**WHAT YOU ARE ASKED TO DO**
Locate every line in the records that contains the string "аудитории" and copy each of those lines. Case counts, so match capital and lowercase letters precisely.

**MATERIALS PROVIDED**
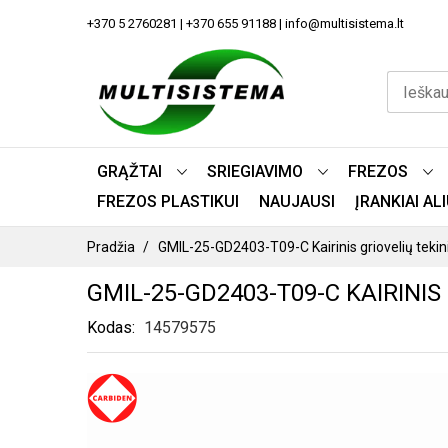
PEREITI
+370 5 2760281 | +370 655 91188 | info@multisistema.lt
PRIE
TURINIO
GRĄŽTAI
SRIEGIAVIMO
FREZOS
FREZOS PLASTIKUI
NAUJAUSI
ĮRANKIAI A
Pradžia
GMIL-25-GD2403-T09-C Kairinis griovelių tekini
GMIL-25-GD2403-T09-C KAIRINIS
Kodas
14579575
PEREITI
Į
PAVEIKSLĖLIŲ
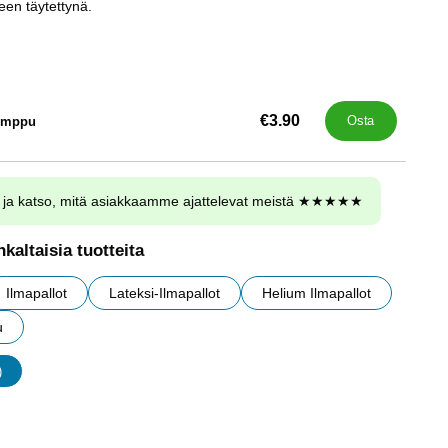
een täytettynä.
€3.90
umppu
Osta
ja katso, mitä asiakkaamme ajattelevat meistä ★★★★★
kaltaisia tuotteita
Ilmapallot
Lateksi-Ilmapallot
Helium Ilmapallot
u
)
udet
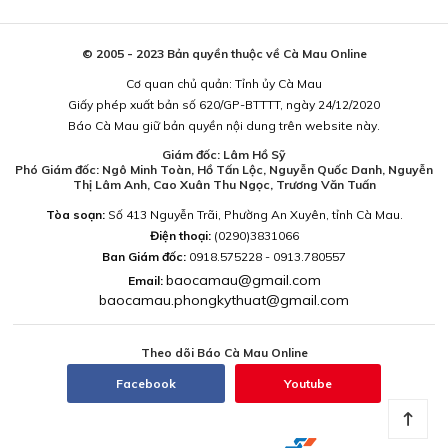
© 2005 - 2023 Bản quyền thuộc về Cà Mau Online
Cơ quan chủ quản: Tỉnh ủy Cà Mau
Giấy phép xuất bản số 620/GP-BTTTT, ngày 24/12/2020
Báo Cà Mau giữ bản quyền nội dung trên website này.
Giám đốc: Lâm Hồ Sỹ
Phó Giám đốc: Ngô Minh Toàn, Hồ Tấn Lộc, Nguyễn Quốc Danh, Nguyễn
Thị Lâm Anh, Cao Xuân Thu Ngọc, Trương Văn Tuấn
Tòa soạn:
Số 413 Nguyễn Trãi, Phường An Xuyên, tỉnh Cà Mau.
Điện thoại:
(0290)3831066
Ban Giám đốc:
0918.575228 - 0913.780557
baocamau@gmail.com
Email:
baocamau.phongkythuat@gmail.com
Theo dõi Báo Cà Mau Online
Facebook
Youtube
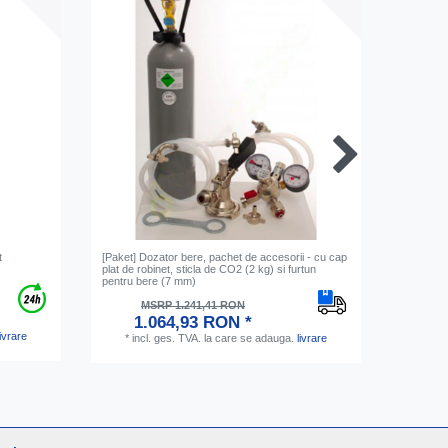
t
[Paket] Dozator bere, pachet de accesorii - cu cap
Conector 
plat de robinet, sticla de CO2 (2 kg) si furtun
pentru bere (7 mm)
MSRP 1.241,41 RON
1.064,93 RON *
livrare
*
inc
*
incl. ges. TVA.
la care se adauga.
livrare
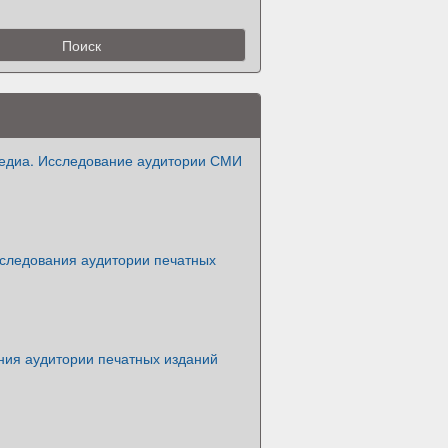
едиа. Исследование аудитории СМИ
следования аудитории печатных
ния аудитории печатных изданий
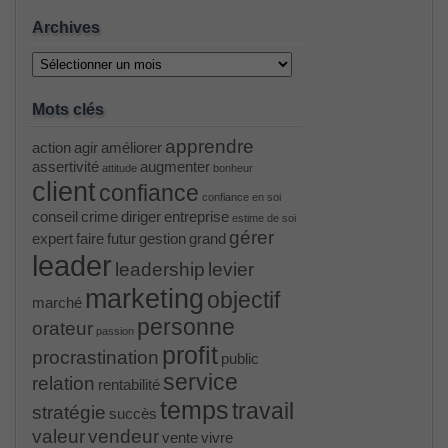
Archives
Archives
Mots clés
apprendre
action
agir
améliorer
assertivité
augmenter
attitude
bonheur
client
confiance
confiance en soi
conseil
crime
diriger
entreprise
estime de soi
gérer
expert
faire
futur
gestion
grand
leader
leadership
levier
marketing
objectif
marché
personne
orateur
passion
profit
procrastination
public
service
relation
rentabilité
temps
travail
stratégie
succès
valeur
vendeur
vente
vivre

**SOLUTION FOR THIS TASK**
едиа. Исследование аудитории СМИ
следования аудитории печатных
ния аудитории печатных изданий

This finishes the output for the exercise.